**Document passage:**

[Start of Attachment]

Now Registering the shards with mongos

Now that we have created our two mongodb shards clusters running at localhost:27012, localhost:27013, localhost:27014 and localhost:27015 respectively, we will go ahead and register these shards with our mongos query router, also define which database we need to shard and then enable sharding on the collection we are interested by providing the shard key. All these have to be carried out by connecting to the mongos query router as shown in the below commands:

mongo --port 27011 --host localhost

sh.addShard("localhost:27012")

sh.addShard("localhost:27013")

sh.addShard("localhost:27014")

sh.addShard("localhost:27015")


I will be using the students database having collection grades. The structure of the documents in grades is given below:


  "student_id" : 0,
  "type" : "exam",
  "score" : 54.6535436362647
}

sh.enableSharding("students")

sh.shardCollection("students.grades", {"student_id" : 1})

In the sh.shardCollection we specify the collection and the field from the collection which is to be used as a shard key.

Adding data to the mongodb sharded cluster

for ( i = 1; i < 10000; i++ ) {
  db.grades.insert({student_id: i, type: "exam", score : Math.random() * 100 });
  db.grades.insert({student_id: i, type: "quiz", score : Math.random() * 100 });
  db.grades.insert({student_id: i, type: "homework", score : Math.random() * 100 });
}

Lets look at the status of the shards by connecting to the mongos. It can be achieved by using the sh.status() command.
mongo --port 27011 --host localhost 
mongos>  sh.status()  
                                                                                                        
--- Sharding Status ---                                                                                                        
  sharding version: {                                                                                                          
        "_id" : 1,                                                                                                             
        "minCompatibleVersion" : 5,                                                                                            
        "currentVersion" : 6,                                                                                                  
        "clusterId" : ObjectId("5a2aadadeb346a72fb38f209")                                                                     
}                                                                                                                              
  shards:                                                                                                                      
        {  "_id" : "rs1",  "host" : "rs1/localhost:27012,localhost:27013",  "state" : 1 }                                      
        {  "_id" : "rs2",  "host" : "rs2/localhost:27014,localhost:27015",  "state" : 1 }                                      
  active mongoses:                                                                                                             
        "3.4.7" : 1                                                                                                            
 autosplit:                                                                                                                    
        Currently enabled: yes                                                                                                 
  balancer:                                                                                                                    
        Currently enabled:  yes                                                                                                
        Currently running:  no                                                                                                 
                Balancer lock taken at Mon Jan 08 2018 12:04:06 GMT+0530 (India Standard Time) by ConfigServer:Balancer        
        Failed balancer rounds in last 5 attempts:  5                                                                          
        Last reported error:  could not find host matching read preference { mode: "primary" } for set rs2                     
        Time of Reported error:  Mon Jan 01 2018 20:18:34 GMT+0530 (India Standard Time)

[End of Attachment]

**Exercise a:** In one to three sentences, explain what the MongoDB sharding walkthrough says the sh.shardCollection command specifies.
The records below are unrelated to the MongoDB sharding walkthrough.

Extracted page text data:

[Start of Attachment]

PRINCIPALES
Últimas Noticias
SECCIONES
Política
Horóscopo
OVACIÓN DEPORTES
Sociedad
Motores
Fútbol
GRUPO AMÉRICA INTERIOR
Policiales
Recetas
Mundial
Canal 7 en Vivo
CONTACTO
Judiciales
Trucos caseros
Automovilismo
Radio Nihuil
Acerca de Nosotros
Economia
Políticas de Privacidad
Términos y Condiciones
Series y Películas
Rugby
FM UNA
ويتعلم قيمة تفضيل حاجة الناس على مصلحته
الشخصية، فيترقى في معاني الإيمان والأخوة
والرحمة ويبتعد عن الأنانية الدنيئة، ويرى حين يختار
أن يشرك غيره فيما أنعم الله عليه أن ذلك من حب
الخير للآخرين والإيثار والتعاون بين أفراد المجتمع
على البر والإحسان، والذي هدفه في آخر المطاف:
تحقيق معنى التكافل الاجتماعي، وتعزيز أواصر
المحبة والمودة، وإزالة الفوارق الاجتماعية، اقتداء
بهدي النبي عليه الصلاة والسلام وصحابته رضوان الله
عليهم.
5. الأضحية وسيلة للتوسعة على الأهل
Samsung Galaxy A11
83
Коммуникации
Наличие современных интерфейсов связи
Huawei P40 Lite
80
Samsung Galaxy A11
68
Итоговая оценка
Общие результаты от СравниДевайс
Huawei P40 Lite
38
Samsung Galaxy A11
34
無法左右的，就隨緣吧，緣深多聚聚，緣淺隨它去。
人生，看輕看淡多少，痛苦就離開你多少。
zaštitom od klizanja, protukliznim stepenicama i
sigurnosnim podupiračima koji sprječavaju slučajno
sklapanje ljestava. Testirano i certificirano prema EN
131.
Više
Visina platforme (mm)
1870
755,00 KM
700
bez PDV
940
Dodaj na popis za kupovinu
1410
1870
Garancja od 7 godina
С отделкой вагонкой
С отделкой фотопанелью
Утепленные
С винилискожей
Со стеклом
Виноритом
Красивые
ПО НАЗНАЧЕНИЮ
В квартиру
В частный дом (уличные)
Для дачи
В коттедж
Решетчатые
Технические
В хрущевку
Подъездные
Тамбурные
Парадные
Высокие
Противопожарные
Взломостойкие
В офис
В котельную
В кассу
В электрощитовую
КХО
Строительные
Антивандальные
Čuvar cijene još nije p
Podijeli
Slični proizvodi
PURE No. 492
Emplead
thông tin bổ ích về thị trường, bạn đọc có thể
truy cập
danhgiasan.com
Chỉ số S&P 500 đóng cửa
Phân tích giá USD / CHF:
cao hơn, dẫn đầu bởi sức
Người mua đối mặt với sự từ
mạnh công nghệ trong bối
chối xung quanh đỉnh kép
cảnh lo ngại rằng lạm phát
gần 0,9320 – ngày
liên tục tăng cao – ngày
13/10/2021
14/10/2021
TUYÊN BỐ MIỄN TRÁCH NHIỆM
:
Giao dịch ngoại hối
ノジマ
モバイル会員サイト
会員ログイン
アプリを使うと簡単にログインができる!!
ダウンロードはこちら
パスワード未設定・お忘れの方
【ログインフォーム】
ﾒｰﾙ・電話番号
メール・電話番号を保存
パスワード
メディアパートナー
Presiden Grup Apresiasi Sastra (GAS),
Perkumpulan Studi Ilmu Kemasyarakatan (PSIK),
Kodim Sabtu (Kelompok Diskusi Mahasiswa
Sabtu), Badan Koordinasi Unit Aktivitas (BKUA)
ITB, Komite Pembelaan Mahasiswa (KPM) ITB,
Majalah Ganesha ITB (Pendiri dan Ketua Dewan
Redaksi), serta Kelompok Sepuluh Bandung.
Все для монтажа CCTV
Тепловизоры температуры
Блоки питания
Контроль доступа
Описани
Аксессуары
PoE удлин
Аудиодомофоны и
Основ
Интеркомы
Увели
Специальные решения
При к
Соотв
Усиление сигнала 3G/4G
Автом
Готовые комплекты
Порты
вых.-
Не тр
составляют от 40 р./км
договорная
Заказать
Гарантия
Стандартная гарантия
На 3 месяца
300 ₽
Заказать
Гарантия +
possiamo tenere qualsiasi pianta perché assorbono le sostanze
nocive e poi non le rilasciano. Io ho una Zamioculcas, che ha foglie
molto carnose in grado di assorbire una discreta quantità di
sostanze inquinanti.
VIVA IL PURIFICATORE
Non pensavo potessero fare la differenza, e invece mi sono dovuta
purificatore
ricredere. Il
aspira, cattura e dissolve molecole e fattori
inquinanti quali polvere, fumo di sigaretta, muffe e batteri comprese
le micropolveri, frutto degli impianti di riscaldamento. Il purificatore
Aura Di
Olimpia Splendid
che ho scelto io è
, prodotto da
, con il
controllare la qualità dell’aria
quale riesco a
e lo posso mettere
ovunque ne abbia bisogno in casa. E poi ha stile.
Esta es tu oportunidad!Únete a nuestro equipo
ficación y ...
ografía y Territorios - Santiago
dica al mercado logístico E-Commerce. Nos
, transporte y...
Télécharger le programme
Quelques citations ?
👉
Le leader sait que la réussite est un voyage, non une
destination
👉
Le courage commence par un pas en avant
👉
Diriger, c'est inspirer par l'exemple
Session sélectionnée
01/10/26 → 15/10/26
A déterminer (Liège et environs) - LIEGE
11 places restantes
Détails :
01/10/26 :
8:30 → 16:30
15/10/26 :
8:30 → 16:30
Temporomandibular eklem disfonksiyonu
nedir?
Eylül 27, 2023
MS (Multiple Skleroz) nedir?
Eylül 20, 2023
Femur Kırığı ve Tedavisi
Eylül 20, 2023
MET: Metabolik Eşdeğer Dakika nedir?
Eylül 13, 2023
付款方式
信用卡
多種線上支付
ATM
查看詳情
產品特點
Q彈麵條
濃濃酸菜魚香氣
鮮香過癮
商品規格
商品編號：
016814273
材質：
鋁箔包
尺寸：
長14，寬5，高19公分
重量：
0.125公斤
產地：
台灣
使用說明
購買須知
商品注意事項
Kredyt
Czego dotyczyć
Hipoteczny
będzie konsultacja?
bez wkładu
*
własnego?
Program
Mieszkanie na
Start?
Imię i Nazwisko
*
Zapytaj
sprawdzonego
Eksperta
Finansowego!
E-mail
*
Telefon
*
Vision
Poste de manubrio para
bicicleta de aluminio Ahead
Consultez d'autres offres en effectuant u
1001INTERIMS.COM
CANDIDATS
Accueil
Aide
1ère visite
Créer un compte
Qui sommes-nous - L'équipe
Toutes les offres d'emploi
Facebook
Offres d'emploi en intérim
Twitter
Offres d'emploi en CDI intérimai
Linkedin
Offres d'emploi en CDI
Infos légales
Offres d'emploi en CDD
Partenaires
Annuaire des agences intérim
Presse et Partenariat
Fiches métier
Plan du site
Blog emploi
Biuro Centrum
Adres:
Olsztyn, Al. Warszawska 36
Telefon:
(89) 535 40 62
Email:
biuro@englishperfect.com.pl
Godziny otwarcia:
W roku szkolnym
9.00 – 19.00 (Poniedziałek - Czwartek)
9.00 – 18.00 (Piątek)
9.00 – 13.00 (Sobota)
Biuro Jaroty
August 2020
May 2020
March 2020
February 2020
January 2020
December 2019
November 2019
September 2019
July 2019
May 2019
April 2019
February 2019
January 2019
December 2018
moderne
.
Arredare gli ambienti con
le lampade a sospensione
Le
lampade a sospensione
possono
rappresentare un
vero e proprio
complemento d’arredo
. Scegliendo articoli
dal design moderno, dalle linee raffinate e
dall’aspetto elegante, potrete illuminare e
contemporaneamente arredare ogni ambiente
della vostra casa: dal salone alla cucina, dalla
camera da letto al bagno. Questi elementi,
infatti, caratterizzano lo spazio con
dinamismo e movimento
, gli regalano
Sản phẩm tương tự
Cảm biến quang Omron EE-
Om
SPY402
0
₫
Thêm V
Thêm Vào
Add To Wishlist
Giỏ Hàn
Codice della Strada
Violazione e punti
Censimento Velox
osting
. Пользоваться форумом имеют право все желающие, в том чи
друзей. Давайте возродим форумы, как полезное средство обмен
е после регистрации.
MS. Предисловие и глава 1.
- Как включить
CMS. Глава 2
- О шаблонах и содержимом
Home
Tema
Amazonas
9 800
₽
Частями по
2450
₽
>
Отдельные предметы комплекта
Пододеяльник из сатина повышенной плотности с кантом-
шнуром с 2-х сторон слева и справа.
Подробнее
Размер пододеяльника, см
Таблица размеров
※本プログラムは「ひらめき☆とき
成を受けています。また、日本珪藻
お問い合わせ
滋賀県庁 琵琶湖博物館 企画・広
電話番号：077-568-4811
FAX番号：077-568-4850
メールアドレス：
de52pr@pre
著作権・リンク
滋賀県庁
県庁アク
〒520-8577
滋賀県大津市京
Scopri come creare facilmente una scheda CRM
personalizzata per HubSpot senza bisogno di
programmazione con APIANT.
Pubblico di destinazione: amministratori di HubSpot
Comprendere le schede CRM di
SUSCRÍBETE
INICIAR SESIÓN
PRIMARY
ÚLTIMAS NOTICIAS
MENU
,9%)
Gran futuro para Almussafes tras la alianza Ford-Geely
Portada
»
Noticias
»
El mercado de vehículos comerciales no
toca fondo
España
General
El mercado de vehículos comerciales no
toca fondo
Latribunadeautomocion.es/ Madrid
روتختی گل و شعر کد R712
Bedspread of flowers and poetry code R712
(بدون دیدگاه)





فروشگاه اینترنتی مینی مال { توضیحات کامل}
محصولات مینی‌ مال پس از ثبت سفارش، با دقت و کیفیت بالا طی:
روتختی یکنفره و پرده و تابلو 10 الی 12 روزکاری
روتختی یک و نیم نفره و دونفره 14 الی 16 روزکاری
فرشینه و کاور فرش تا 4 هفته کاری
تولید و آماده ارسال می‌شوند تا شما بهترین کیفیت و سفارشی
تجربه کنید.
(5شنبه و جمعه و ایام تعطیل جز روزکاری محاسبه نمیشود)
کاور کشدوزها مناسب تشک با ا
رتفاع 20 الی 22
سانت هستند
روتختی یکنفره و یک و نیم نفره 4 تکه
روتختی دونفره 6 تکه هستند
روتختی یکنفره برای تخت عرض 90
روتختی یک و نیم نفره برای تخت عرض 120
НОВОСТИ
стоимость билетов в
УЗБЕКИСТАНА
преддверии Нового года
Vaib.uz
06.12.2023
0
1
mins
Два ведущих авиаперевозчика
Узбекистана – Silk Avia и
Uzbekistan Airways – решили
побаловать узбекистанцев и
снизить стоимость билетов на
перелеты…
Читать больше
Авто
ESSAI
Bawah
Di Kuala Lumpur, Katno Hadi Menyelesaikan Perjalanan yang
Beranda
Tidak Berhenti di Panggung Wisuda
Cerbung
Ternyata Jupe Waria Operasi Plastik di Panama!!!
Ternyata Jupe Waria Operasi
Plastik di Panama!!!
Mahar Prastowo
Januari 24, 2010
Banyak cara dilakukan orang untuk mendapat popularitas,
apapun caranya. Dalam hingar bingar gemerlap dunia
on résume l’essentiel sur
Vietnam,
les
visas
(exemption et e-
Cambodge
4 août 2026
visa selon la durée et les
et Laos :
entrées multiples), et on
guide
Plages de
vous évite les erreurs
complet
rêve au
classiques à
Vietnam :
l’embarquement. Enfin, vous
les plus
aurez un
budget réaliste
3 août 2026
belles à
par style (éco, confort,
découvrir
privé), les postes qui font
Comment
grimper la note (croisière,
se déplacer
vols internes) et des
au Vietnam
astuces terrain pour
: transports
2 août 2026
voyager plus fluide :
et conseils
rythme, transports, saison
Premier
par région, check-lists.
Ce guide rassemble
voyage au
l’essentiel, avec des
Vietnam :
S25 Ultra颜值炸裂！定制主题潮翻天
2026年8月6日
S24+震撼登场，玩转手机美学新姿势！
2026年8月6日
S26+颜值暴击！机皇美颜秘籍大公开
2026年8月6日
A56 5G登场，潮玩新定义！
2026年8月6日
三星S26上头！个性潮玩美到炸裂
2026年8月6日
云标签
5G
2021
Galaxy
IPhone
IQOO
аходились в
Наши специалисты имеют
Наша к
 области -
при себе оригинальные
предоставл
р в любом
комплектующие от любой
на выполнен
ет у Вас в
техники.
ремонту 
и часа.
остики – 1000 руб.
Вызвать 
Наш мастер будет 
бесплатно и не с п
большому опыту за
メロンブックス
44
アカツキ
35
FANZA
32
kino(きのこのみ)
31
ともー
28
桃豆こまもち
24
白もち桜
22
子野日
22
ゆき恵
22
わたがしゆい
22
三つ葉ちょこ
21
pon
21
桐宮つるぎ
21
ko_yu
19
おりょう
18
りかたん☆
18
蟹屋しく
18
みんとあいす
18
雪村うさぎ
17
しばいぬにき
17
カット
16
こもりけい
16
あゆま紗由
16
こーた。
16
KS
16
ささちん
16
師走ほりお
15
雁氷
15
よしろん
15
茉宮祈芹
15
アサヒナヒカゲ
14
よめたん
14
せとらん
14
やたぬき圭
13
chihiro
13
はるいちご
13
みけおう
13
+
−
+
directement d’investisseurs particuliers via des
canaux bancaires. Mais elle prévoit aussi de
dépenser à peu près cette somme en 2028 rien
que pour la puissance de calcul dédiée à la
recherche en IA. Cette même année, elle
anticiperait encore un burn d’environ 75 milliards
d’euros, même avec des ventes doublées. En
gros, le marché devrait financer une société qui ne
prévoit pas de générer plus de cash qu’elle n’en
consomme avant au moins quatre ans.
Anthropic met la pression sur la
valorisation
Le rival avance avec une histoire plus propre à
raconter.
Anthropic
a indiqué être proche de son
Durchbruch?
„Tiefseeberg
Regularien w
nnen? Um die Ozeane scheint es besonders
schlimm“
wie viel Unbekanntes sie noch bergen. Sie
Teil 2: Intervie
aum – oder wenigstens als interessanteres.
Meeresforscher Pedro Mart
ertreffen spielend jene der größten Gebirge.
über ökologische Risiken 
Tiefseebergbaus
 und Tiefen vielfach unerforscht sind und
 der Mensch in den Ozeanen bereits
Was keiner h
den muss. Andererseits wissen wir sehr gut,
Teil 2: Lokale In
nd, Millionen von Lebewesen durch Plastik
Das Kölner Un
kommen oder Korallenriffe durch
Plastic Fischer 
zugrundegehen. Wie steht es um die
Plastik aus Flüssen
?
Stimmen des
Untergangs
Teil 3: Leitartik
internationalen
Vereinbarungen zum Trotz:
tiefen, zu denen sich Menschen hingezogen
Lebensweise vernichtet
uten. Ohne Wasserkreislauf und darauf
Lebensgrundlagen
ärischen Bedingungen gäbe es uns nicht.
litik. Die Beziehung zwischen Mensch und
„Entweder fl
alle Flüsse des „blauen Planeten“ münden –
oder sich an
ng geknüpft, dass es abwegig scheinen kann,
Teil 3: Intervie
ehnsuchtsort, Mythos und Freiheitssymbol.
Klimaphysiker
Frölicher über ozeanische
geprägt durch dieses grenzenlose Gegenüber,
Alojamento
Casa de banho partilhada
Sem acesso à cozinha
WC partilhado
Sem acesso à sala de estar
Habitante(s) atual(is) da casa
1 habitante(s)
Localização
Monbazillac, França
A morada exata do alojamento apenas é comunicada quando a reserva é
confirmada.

[End of Attachment]

**Exercise b:** Write out the stretch of the records from their start through the line that contains "Kodim Sabtu (Kelompok Diskusi Mahasiswa", including both ends.

**Written response a:** The sh.shardCollection command specifies the collection to shard and the field from that collection to use as the shard key. In the walkthrough, the collection is "students.grades" and the shard key is {"student_id" : 1}.

**Written response b:**
PRINCIPALES
Últimas Noticias
SECCIONES
Política
Horóscopo
OVACIÓN DEPORTES
Sociedad
Motores
Fútbol
GRUPO AMÉRICA INTERIOR
Policiales
Recetas
Mundial
Canal 7 en Vivo
CONTACTO
Judiciales
Trucos caseros
Automovilismo
Radio Nihuil
Acerca de Nosotros
Economia
Políticas de Privacidad
Términos y Condiciones
Series y Películas
Rugby
FM UNA
ويتعلم قيمة تفضيل حاجة الناس على مصلحته
الشخصية، فيترقى في معاني الإيمان والأخوة
والرحمة ويبتعد عن الأنانية الدنيئة، ويرى حين يختار
أن يشرك غيره فيما أنعم الله عليه أن ذلك من حب
الخير للآخرين والإيثار والتعاون بين أفراد المجتمع
على البر والإحسان، والذي هدفه في آخر المطاف:
تحقيق معنى التكافل الاجتماعي، وتعزيز أواصر
المحبة والمودة، وإزالة الفوارق الاجتماعية، اقتداء
بهدي النبي عليه الصلاة والسلام وصحابته رضوان الله
عليهم.
5. الأضحية وسيلة للتوسعة على الأهل
Samsung Galaxy A11
83
Коммуникации
Наличие современных интерфейсов связи
Huawei P40 Lite
80
Samsung Galaxy A11
68
Итоговая оценка
Общие результаты от СравниДевайс
Huawei P40 Lite
38
Samsung Galaxy A11
34
無法左右的，就隨緣吧，緣深多聚聚，緣淺隨它去。
人生，看輕看淡多少，痛苦就離開你多少。
zaštitom od klizanja, protukliznim stepenicama i
sigurnosnim podupiračima koji sprječavaju slučajno
sklapanje ljestava. Testirano i certificirano prema EN
131.
Više
Visina platforme (mm)
1870
755,00 KM
700
bez PDV
940
Dodaj na popis za kupovinu
1410
1870
Garancja od 7 godina
С отделкой вагонкой
С отделкой фотопанелью
Утепленные
С винилискожей
Со стеклом
Виноритом
Красивые
ПО НАЗНАЧЕНИЮ
В квартиру
В частный дом (уличные)
Для дачи
В коттедж
Решетчатые
Технические
В хрущевку
Подъездные
Тамбурные
Парадные
Высокие
Противопожарные
Взломостойкие
В офис
В котельную
В кассу
В электрощитовую
КХО
Строительные
Антивандальные
Čuvar cijene još nije p
Podijeli
Slični proizvodi
PURE No. 492
Emplead
thông tin bổ ích về thị trường, bạn đọc có thể
truy cập
danhgiasan.com
Chỉ số S&P 500 đóng cửa
Phân tích giá USD / CHF:
cao hơn, dẫn đầu bởi sức
Người mua đối mặt với sự từ
mạnh công nghệ trong bối
chối xung quanh đỉnh kép
cảnh lo ngại rằng lạm phát
gần 0,9320 – ngày
liên tục tăng cao – ngày
13/10/2021
14/10/2021
TUYÊN BỐ MIỄN TRÁCH NHIỆM
:
Giao dịch ngoại hối
ノジマ
モバイル会員サイト
会員ログイン
アプリを使うと簡単にログインができる!!
ダウンロードはこちら
パスワード未設定・お忘れの方
【ログインフォーム】
ﾒｰﾙ・電話番号
メール・電話番号を保存
パスワード
メディアパートナー
Presiden Grup Apresiasi Sastra (GAS),
Perkumpulan Studi Ilmu Kemasyarakatan (PSIK),
Kodim Sabtu (Kelompok Diskusi Mahasiswa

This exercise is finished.